__DATA FOR PROCESSING__
"""

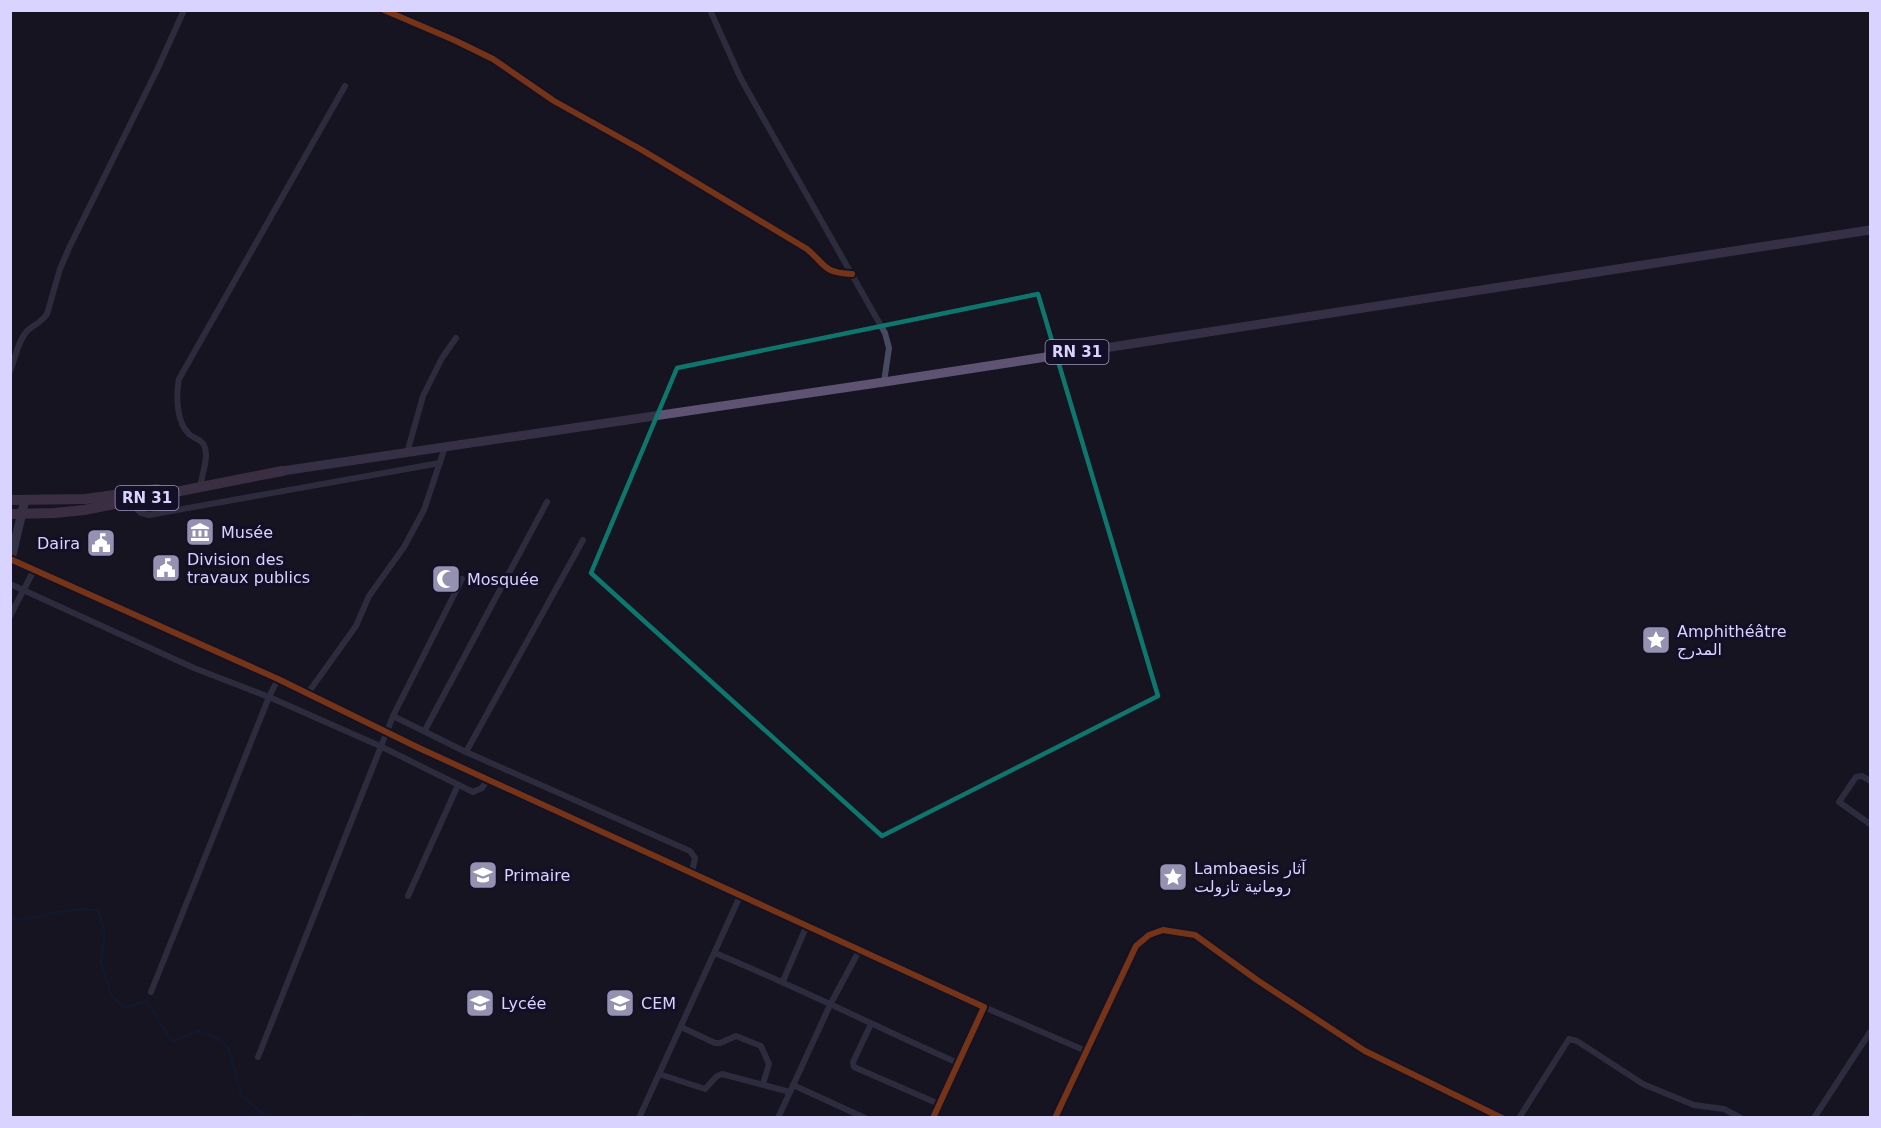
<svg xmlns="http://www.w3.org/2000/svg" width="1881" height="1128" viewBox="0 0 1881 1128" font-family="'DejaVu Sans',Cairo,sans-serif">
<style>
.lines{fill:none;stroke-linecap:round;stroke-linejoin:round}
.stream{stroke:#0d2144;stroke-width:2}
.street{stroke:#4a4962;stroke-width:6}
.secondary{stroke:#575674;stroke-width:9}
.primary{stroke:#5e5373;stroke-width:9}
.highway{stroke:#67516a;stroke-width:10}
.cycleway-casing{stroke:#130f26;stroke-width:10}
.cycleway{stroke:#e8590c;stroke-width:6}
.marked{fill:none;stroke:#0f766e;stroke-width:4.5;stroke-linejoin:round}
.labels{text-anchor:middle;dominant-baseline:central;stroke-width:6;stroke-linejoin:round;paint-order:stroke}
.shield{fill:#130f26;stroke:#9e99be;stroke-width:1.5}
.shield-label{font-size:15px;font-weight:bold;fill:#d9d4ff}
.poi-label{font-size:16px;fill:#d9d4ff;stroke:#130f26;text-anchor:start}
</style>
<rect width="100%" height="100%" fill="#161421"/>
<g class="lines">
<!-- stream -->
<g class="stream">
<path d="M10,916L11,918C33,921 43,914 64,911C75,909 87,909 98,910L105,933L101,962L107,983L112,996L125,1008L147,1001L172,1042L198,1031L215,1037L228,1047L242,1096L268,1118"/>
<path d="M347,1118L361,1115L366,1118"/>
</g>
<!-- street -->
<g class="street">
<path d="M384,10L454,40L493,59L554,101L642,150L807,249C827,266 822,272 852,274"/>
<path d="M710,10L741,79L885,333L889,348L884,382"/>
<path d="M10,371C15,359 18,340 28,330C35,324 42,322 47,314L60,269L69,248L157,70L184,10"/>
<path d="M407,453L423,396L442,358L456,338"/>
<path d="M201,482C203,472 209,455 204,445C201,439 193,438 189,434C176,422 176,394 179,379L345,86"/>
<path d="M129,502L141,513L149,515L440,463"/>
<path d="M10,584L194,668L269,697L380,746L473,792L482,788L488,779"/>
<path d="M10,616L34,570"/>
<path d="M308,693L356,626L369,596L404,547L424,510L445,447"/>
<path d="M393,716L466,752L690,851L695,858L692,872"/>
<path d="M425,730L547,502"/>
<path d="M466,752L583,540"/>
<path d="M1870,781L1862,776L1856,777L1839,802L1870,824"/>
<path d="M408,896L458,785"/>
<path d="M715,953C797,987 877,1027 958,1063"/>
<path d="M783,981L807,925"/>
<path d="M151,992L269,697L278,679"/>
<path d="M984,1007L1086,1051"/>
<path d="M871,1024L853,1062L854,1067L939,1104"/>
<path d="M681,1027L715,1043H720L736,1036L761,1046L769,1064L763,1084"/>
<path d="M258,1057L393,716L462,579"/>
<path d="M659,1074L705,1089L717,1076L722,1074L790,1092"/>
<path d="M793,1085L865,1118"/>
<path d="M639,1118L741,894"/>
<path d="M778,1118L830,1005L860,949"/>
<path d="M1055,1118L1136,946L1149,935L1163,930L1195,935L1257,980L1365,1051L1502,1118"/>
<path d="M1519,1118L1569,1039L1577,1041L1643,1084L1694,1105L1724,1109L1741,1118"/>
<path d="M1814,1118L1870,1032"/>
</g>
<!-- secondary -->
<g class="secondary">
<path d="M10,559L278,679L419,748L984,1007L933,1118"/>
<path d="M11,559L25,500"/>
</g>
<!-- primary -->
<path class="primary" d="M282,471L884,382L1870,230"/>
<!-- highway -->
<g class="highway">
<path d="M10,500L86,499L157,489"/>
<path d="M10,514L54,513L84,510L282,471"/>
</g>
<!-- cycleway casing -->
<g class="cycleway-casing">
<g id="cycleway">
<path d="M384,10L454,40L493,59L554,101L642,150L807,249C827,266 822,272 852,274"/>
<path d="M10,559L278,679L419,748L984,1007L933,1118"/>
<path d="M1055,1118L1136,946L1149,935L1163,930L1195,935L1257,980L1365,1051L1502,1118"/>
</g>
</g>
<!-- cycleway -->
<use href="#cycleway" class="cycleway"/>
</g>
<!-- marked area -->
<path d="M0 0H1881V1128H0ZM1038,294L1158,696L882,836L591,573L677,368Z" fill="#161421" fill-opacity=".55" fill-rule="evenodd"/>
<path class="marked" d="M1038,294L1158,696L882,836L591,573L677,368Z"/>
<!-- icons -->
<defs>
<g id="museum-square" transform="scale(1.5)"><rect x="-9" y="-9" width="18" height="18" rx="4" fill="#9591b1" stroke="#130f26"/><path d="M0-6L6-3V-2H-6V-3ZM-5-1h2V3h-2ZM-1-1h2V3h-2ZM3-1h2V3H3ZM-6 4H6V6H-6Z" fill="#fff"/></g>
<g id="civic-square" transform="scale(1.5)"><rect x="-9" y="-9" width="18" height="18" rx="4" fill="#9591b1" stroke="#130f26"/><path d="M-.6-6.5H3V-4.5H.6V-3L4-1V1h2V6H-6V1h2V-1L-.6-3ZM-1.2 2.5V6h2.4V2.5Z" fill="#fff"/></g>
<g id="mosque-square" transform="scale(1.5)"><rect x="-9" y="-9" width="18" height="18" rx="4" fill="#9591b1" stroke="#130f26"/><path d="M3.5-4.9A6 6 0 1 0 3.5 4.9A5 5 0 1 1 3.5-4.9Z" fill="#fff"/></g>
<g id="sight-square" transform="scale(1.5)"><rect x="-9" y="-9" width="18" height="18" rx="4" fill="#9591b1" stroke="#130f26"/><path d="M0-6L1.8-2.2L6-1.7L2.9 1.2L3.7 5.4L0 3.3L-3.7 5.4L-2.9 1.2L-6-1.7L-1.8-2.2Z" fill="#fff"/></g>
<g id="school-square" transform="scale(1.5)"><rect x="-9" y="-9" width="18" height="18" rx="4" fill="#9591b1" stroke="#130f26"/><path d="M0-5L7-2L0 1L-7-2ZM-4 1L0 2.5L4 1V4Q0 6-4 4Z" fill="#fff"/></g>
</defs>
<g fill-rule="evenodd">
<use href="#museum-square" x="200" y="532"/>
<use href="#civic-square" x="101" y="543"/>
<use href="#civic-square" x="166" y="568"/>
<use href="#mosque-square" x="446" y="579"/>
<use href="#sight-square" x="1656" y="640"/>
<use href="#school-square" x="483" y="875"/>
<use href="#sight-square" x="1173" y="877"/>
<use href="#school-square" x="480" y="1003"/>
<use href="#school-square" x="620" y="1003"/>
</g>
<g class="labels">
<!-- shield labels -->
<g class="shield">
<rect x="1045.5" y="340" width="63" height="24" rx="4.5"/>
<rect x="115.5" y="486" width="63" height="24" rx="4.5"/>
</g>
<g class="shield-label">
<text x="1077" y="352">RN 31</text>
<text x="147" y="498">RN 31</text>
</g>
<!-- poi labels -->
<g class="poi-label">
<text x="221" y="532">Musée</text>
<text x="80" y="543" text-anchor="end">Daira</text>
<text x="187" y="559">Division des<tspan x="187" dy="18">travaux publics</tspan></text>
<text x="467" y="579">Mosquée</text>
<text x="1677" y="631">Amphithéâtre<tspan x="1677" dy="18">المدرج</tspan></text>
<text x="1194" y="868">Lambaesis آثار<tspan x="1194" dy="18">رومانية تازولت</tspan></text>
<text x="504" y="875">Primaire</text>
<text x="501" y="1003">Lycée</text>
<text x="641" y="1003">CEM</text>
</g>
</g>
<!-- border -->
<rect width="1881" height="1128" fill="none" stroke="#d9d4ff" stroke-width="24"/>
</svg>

"""

__TASK OBJECTIVE__
Only the pictures are to be excluded; all other parts of the records above are to be given exactly.

__REPLY__
<svg xmlns="http://www.w3.org/2000/svg" width="1881" height="1128" viewBox="0 0 1881 1128" font-family="'DejaVu Sans',Cairo,sans-serif">
<style>
.lines{fill:none;stroke-linecap:round;stroke-linejoin:round}
.stream{stroke:#0d2144;stroke-width:2}
.street{stroke:#4a4962;stroke-width:6}
.secondary{stroke:#575674;stroke-width:9}
.primary{stroke:#5e5373;stroke-width:9}
.highway{stroke:#67516a;stroke-width:10}
.cycleway-casing{stroke:#130f26;stroke-width:10}
.cycleway{stroke:#e8590c;stroke-width:6}
.marked{fill:none;stroke:#0f766e;stroke-width:4.5;stroke-linejoin:round}
.labels{text-anchor:middle;dominant-baseline:central;stroke-width:6;stroke-linejoin:round;paint-order:stroke}
.shield{fill:#130f26;stroke:#9e99be;stroke-width:1.5}
.shield-label{font-size:15px;font-weight:bold;fill:#d9d4ff}
.poi-label{font-size:16px;fill:#d9d4ff;stroke:#130f26;text-anchor:start}
</style>
<rect width="100%" height="100%" fill="#161421"/>
<g class="lines">
<!-- stream -->
<g class="stream">
<path d="M10,916L11,918C33,921 43,914 64,911C75,909 87,909 98,910L105,933L101,962L107,983L112,996L125,1008L147,1001L172,1042L198,1031L215,1037L228,1047L242,1096L268,1118"/>
<path d="M347,1118L361,1115L366,1118"/>
</g>
<!-- street -->
<g class="street">
<path d="M384,10L454,40L493,59L554,101L642,150L807,249C827,266 822,272 852,274"/>
<path d="M710,10L741,79L885,333L889,348L884,382"/>
<path d="M10,371C15,359 18,340 28,330C35,324 42,322 47,314L60,269L69,248L157,70L184,10"/>
<path d="M407,453L423,396L442,358L456,338"/>
<path d="M201,482C203,472 209,455 204,445C201,439 193,438 189,434C176,422 176,394 179,379L345,86"/>
<path d="M129,502L141,513L149,515L440,463"/>
<path d="M10,584L194,668L269,697L380,746L473,792L482,788L488,779"/>
<path d="M10,616L34,570"/>
<path d="M308,693L356,626L369,596L404,547L424,510L445,447"/>
<path d="M393,716L466,752L690,851L695,858L692,872"/>
<path d="M425,730L547,502"/>
<path d="M466,752L583,540"/>
<path d="M1870,781L1862,776L1856,777L1839,802L1870,824"/>
<path d="M408,896L458,785"/>
<path d="M715,953C797,987 877,1027 958,1063"/>
<path d="M783,981L807,925"/>
<path d="M151,992L269,697L278,679"/>
<path d="M984,1007L1086,1051"/>
<path d="M871,1024L853,1062L854,1067L939,1104"/>
<path d="M681,1027L715,1043H720L736,1036L761,1046L769,1064L763,1084"/>
<path d="M258,1057L393,716L462,579"/>
<path d="M659,1074L705,1089L717,1076L722,1074L790,1092"/>
<path d="M793,1085L865,1118"/>
<path d="M639,1118L741,894"/>
<path d="M778,1118L830,1005L860,949"/>
<path d="M1055,1118L1136,946L1149,935L1163,930L1195,935L1257,980L1365,1051L1502,1118"/>
<path d="M1519,1118L1569,1039L1577,1041L1643,1084L1694,1105L1724,1109L1741,1118"/>
<path d="M1814,1118L1870,1032"/>
</g>
<!-- secondary -->
<g class="secondary">
<path d="M10,559L278,679L419,748L984,1007L933,1118"/>
<path d="M11,559L25,500"/>
</g>
<!-- primary -->
<path class="primary" d="M282,471L884,382L1870,230"/>
<!-- highway -->
<g class="highway">
<path d="M10,500L86,499L157,489"/>
<path d="M10,514L54,513L84,510L282,471"/>
</g>
<!-- cycleway casing -->
<g class="cycleway-casing">
<g id="cycleway">
<path d="M384,10L454,40L493,59L554,101L642,150L807,249C827,266 822,272 852,274"/>
<path d="M10,559L278,679L419,748L984,1007L933,1118"/>
<path d="M1055,1118L1136,946L1149,935L1163,930L1195,935L1257,980L1365,1051L1502,1118"/>
</g>
</g>
<!-- cycleway -->
<use href="#cycleway" class="cycleway"/>
</g>
<!-- marked area -->
<path d="M0 0H1881V1128H0ZM1038,294L1158,696L882,836L591,573L677,368Z" fill="#161421" fill-opacity=".55" fill-rule="evenodd"/>
<path class="marked" d="M1038,294L1158,696L882,836L591,573L677,368Z"/>
<!-- icons -->
<defs>
<g id="museum-square" transform="scale(1.5)"><rect x="-9" y="-9" width="18" height="18" rx="4" fill="#9591b1" stroke="#130f26"/><path d="M0-6L6-3V-2H-6V-3ZM-5-1h2V3h-2ZM-1-1h2V3h-2ZM3-1h2V3H3ZM-6 4H6V6H-6Z" fill="#fff"/></g>
<g id="civic-square" transform="scale(1.5)"><rect x="-9" y="-9" width="18" height="18" rx="4" fill="#9591b1" stroke="#130f26"/><path d="M-.6-6.5H3V-4.5H.6V-3L4-1V1h2V6H-6V1h2V-1L-.6-3ZM-1.2 2.5V6h2.4V2.5Z" fill="#fff"/></g>
<g id="mosque-square" transform="scale(1.5)"><rect x="-9" y="-9" width="18" height="18" rx="4" fill="#9591b1" stroke="#130f26"/><path d="M3.5-4.9A6 6 0 1 0 3.5 4.9A5 5 0 1 1 3.5-4.9Z" fill="#fff"/></g>
<g id="sight-square" transform="scale(1.5)"><rect x="-9" y="-9" width="18" height="18" rx="4" fill="#9591b1" stroke="#130f26"/><path d="M0-6L1.8-2.2L6-1.7L2.9 1.2L3.7 5.4L0 3.3L-3.7 5.4L-2.9 1.2L-6-1.7L-1.8-2.2Z" fill="#fff"/></g>
<g id="school-square" transform="scale(1.5)"><rect x="-9" y="-9" width="18" height="18" rx="4" fill="#9591b1" stroke="#130f26"/><path d="M0-5L7-2L0 1L-7-2ZM-4 1L0 2.5L4 1V4Q0 6-4 4Z" fill="#fff"/></g>
</defs>
<g fill-rule="evenodd">
<use href="#museum-square" x="200" y="532"/>
<use href="#civic-square" x="101" y="543"/>
<use href="#civic-square" x="166" y="568"/>
<use href="#mosque-square" x="446" y="579"/>
<use href="#sight-square" x="1656" y="640"/>
<use href="#school-square" x="483" y="875"/>
<use href="#sight-square" x="1173" y="877"/>
<use href="#school-square" x="480" y="1003"/>
<use href="#school-square" x="620" y="1003"/>
</g>
<g class="labels">
<!-- shield labels -->
<g class="shield">
<rect x="1045.5" y="340" width="63" height="24" rx="4.5"/>
<rect x="115.5" y="486" width="63" height="24" rx="4.5"/>
</g>
<g class="shield-label">
<text x="1077" y="352">RN 31</text>
<text x="147" y="498">RN 31</text>
</g>
<!-- poi labels -->
<g class="poi-label">
<text x="221" y="532">Musée</text>
<text x="80" y="543" text-anchor="end">Daira</text>
<text x="187" y="559">Division des<tspan x="187" dy="18">travaux publics</tspan></text>
<text x="467" y="579">Mosquée</text>
<text x="1677" y="631">Amphithéâtre<tspan x="1677" dy="18">المدرج</tspan></text>
<text x="1194" y="868">Lambaesis آثار<tspan x="1194" dy="18">رومانية تازولت</tspan></text>
<text x="504" y="875">Primaire</text>
<text x="501" y="1003">Lycée</text>
<text x="641" y="1003">CEM</text>
</g>
</g>
<!-- border -->
<rect width="1881" height="1128" fill="none" stroke="#d9d4ff" stroke-width="24"/>
</svg>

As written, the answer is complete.